Akşener'den 'hançer' ve 'Nebi Hatipoğlu' açıklaması: 'Ben hiç kimsenin arkasından hançer vurmadım'
İYİ Parti lideri Meral Akşener partisinin grup toplantısında değerlendirmelerde bulundu. Akşener, CHP'deki değişim tartışmalarına değinirken Kılıçdaroğlu'nun 'hançerlendim' sözlerine de yanıt verdi. Akşener ayrıca AKP'ye geçen Nebi Hatipoğlu'na da göndermede bulundu.
12punto
İYİ Parti lideri Meral Akşener partisinin grup toplantısında gündeme ilişkin değerlendirmelerde bulundu.
CHP'deki 38. Olağan Kurulay'daki değişim tartışmalarına değinen Akşener, Kılıçdaroğlu'nun 'hançerlendim' iddialarına yanıt verdi.

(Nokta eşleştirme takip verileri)
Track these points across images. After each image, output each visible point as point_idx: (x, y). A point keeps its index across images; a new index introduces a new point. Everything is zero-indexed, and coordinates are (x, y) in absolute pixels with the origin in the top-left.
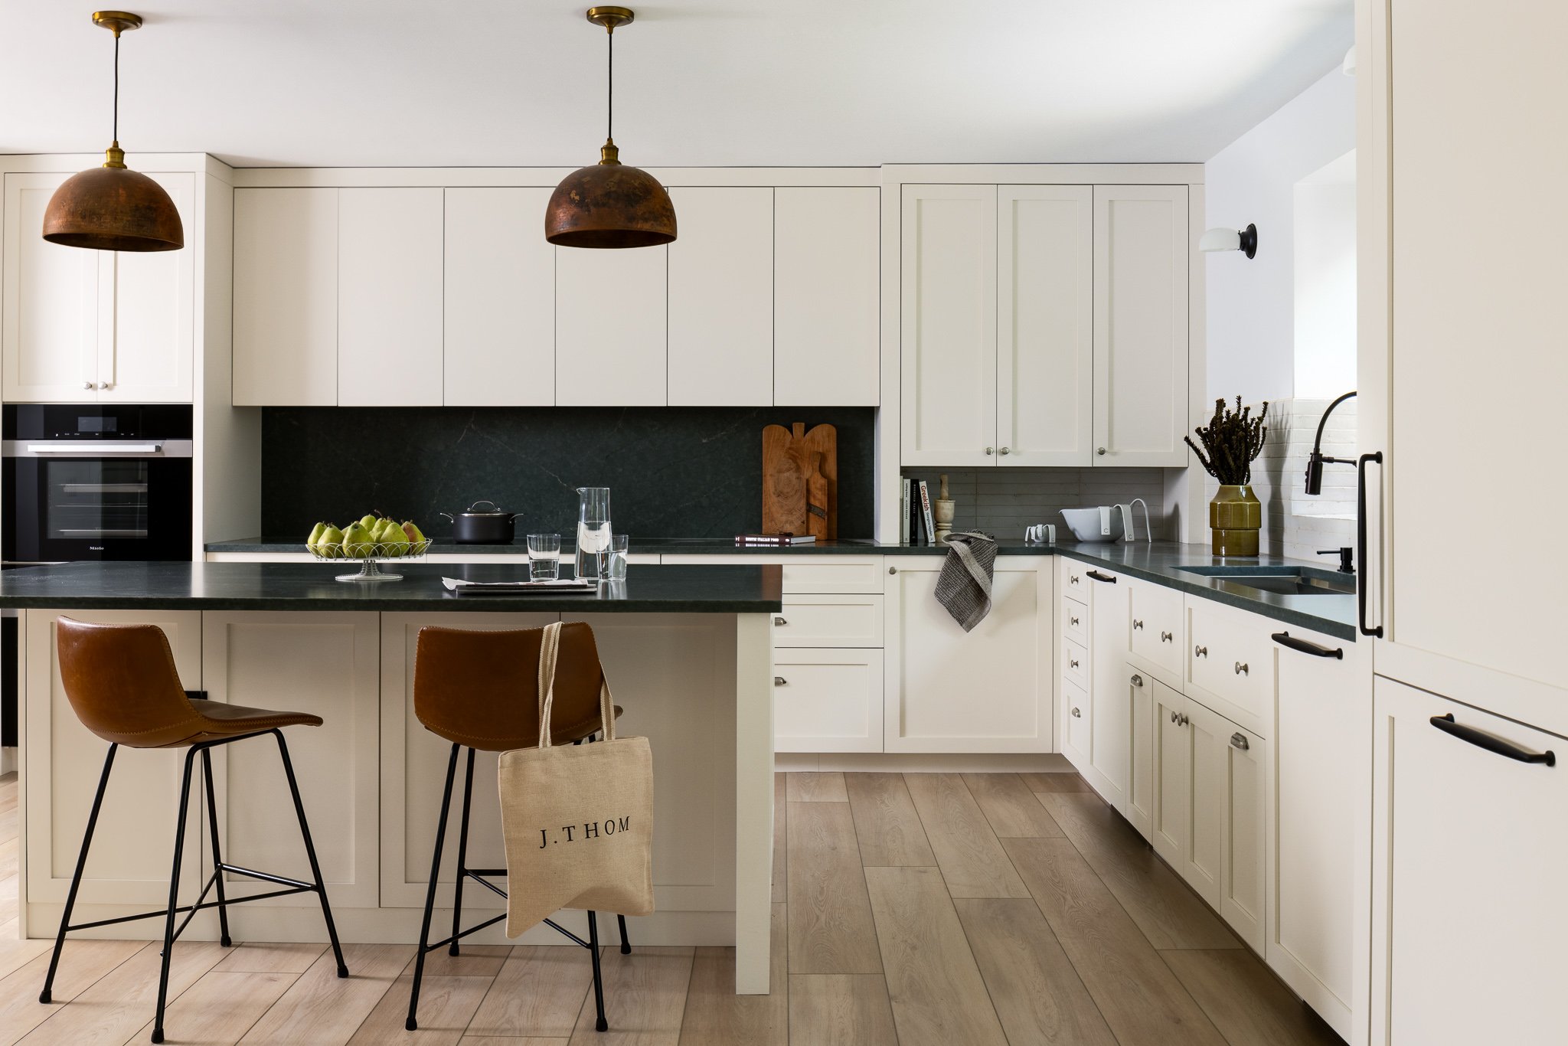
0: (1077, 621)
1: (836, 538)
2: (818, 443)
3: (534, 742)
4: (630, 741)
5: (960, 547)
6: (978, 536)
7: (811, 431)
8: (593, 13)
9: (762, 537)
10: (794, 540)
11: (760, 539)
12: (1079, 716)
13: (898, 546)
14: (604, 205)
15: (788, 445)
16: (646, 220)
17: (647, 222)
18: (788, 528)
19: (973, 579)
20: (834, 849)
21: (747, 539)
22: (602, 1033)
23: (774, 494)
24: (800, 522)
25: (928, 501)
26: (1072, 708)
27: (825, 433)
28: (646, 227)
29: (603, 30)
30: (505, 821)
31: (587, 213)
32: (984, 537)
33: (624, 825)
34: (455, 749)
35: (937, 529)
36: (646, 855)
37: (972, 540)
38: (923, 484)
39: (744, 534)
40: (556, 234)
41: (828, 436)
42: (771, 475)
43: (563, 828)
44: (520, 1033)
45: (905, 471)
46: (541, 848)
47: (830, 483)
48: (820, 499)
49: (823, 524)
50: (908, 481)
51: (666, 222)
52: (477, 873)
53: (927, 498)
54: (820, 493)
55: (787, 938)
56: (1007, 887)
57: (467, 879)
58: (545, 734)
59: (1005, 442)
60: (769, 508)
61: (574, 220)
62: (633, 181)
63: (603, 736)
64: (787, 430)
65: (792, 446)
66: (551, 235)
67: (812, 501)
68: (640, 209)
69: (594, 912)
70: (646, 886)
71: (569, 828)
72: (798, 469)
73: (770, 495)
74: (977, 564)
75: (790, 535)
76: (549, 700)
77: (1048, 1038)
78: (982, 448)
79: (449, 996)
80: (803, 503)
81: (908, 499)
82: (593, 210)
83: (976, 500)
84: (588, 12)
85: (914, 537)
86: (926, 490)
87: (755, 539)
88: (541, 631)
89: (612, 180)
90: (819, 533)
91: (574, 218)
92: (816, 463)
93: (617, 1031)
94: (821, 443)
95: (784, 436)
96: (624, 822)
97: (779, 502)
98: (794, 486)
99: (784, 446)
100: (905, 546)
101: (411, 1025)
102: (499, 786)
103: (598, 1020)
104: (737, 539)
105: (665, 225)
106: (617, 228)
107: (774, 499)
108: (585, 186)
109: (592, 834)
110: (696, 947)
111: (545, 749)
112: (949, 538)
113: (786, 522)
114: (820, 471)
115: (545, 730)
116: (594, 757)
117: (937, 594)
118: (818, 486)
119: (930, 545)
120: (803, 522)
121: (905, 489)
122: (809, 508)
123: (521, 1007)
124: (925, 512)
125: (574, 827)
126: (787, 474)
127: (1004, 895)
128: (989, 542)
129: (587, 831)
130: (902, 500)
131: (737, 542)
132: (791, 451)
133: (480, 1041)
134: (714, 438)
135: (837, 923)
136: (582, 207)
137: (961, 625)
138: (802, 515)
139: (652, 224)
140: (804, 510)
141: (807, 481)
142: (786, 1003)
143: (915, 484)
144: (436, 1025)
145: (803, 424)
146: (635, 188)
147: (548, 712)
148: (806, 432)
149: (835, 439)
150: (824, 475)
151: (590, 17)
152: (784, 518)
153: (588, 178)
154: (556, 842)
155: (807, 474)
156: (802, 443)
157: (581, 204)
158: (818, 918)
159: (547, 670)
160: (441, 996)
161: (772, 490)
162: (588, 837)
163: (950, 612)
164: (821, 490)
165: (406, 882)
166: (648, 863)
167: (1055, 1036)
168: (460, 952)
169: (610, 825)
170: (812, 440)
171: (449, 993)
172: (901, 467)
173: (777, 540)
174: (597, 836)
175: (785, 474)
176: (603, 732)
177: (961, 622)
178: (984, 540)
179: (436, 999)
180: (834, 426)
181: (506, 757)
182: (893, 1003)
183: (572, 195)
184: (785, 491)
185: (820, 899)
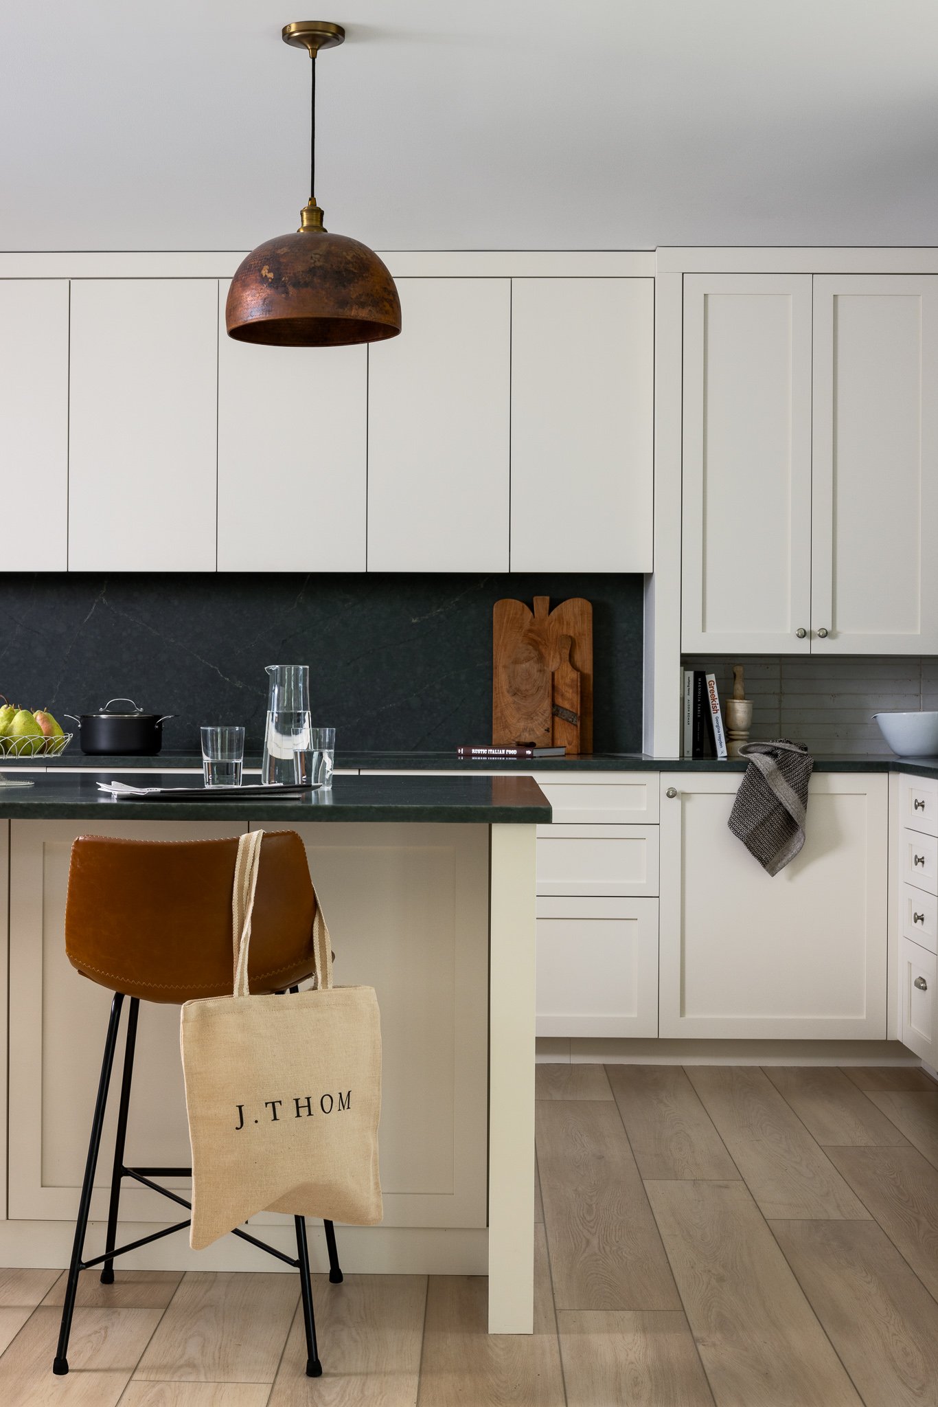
0: (922, 861)
1: (591, 751)
2: (568, 624)
3: (228, 991)
4: (352, 990)
5: (763, 762)
6: (787, 746)
7: (559, 607)
8: (292, 30)
9: (494, 748)
10: (537, 753)
11: (492, 751)
12: (925, 989)
13: (678, 759)
14: (306, 285)
15: (527, 625)
16: (362, 305)
17: (363, 308)
18: (527, 738)
19: (781, 804)
20: (601, 1158)
21: (474, 751)
22: (315, 1379)
23: (508, 692)
24: (543, 730)
25: (717, 701)
26: (915, 977)
27: (576, 610)
28: (363, 314)
29: (304, 53)
30: (189, 1092)
31: (283, 295)
32: (794, 748)
33: (345, 1102)
34: (119, 1000)
35: (729, 739)
36: (372, 1142)
37: (779, 752)
38: (711, 678)
39: (469, 745)
40: (241, 324)
41: (582, 615)
42: (505, 667)
43: (266, 1104)
44: (206, 1378)
45: (687, 661)
46: (237, 1129)
47: (583, 677)
48: (570, 699)
49: (575, 733)
50: (690, 674)
51: (388, 307)
52: (141, 1174)
53: (717, 696)
54: (571, 691)
55: (550, 1266)
56: (838, 1206)
57: (126, 1181)
58: (242, 978)
59: (822, 621)
60: (502, 712)
61: (268, 304)
62: (344, 253)
63: (316, 983)
64: (525, 606)
65: (533, 627)
66: (234, 326)
67: (559, 701)
68: (354, 291)
69: (303, 1218)
70: (372, 1184)
71: (273, 1103)
72: (541, 658)
73: (502, 693)
74: (785, 784)
75: (531, 745)
76: (247, 933)
77: (914, 1392)
78: (790, 629)
79: (106, 1332)
80: (546, 704)
81: (690, 698)
82: (291, 289)
83: (780, 701)
84: (284, 30)
85: (698, 749)
86: (715, 686)
87: (484, 751)
88: (237, 841)
89: (317, 251)
90: (570, 744)
91: (267, 302)
92: (564, 651)
93: (334, 1375)
94: (572, 624)
95: (521, 615)
96: (344, 1097)
97: (514, 702)
98: (535, 681)
99: (521, 627)
100: (686, 759)
101: (61, 1367)
102: (182, 1047)
103: (308, 1361)
104: (461, 751)
105: (387, 312)
106: (325, 315)
107: (508, 698)
108: (282, 260)
109: (304, 1112)
110: (429, 1275)
111: (242, 998)
112: (745, 751)
113: (525, 730)
114: (570, 661)
115: (242, 973)
116: (305, 1010)
117: (731, 824)
118: (568, 681)
119: (719, 759)
120: (547, 730)
121: (686, 684)
122: (556, 710)
123: (203, 1346)
124: (714, 716)
125: (280, 1102)
126: (525, 666)
127: (835, 1215)
128: (801, 755)
129: (298, 1108)
130: (682, 700)
131: (460, 755)
132: (531, 635)
133: (154, 1386)
134: (427, 617)
135: (614, 1248)
136: (277, 288)
137: (764, 866)
138: (545, 721)
139: (370, 310)
140: (548, 713)
141: (553, 674)
142: (557, 1345)
143: (700, 679)
144: (93, 1366)
145: (548, 598)
146: (348, 262)
147: (245, 949)
148: (551, 609)
149: (591, 618)
150: (574, 667)
151: (287, 36)
152: (522, 725)
153: (285, 250)
154: (256, 1122)
155: (553, 664)
156: (546, 623)
157: (276, 283)
158: (588, 1242)
159: (244, 894)
160: (96, 1332)
161: (505, 687)
162: (298, 1116)
163: (750, 848)
164: (571, 687)
165: (42, 1186)
166: (375, 1154)
167: (922, 1388)
168: (115, 1279)
169: (327, 1101)
170: (560, 619)
171: (106, 1328)
172: (683, 656)
173: (514, 752)
174: (310, 1114)
175: (524, 666)
176: (316, 978)
177: (764, 863)
178: (795, 752)
179: (90, 1335)
180: (589, 601)
181: (190, 1009)
182: (701, 1347)
183: (265, 272)
184: (523, 688)
185: (588, 1218)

#### Bilgilerden yararlanarak
A: Akşener haberine göre aşağıdaki soruları yanıtla:
(i) Akşener değerlendirmelerini nerede yaptı?
(ii) Akşener, Kılıçdaroğlu'nun hangi sözlerine yanıt verdi?
(iii) Akşener'in göndermede bulunduğu kişi kim ve bu kişi hangi partiye geçti?
B: Akşener haberinde "İYİ Parti lideri Meral Akşener partisinin grup toplantısında değerlendirmelerde bulundu" diye başlayan paragrafı ana bilgilerini koruyarak madde listesine çevir.
C: Akşener haberini son cümleden sonrasıyla sürdür.

#### Verilen yanıtlar
A:
(i) Partisinin grup toplantısında.
(ii) 'Hançerlendim' sözlerine.
(iii) Nebi Hatipoğlu; AKP'ye geçti.

B:
- İYİ Parti lideri Meral Akşener, partisinin grup toplantısında değerlendirmelerde bulundu.
- CHP'deki değişim tartışmalarına değinerek Kılıçdaroğlu'nun 'hançerlendim' sözlerine yanıt verdi.
- AKP'ye geçen Nebi Hatipoğlu'na da göndermede bulundu.

C:
Akşener'in konuşmasında öne çıkanlar şöyle:
"Milletimiz enflasyona karşı kemer sıkmaktan nefes alamaz hale geldi. Enflasyon rakamlarına baktığımız zaman en başta gıda fiyatlarının artışını görüyoruz. Gıda güvenliğinin toplumların ekonomik ve sosyal olarak en önemli sorunu olduğunu söylüyoruz. Kütahya'da 7500 lira emekli maaşı alıyorum kira 4000 lira nasıl geçineyim dedi. Emekli maaşlarını asgari ücret düzeyine çıkartın diyoruz"
Akşener, grup toplantısında konuşmasının bölünmesi ve kendisine iletilen sözlere teşekkür ederek, "En fazla sözü kesilen, en fazla parmak sallanan genel başkan benim ama o parmakları tek tek kıracağım" dedi.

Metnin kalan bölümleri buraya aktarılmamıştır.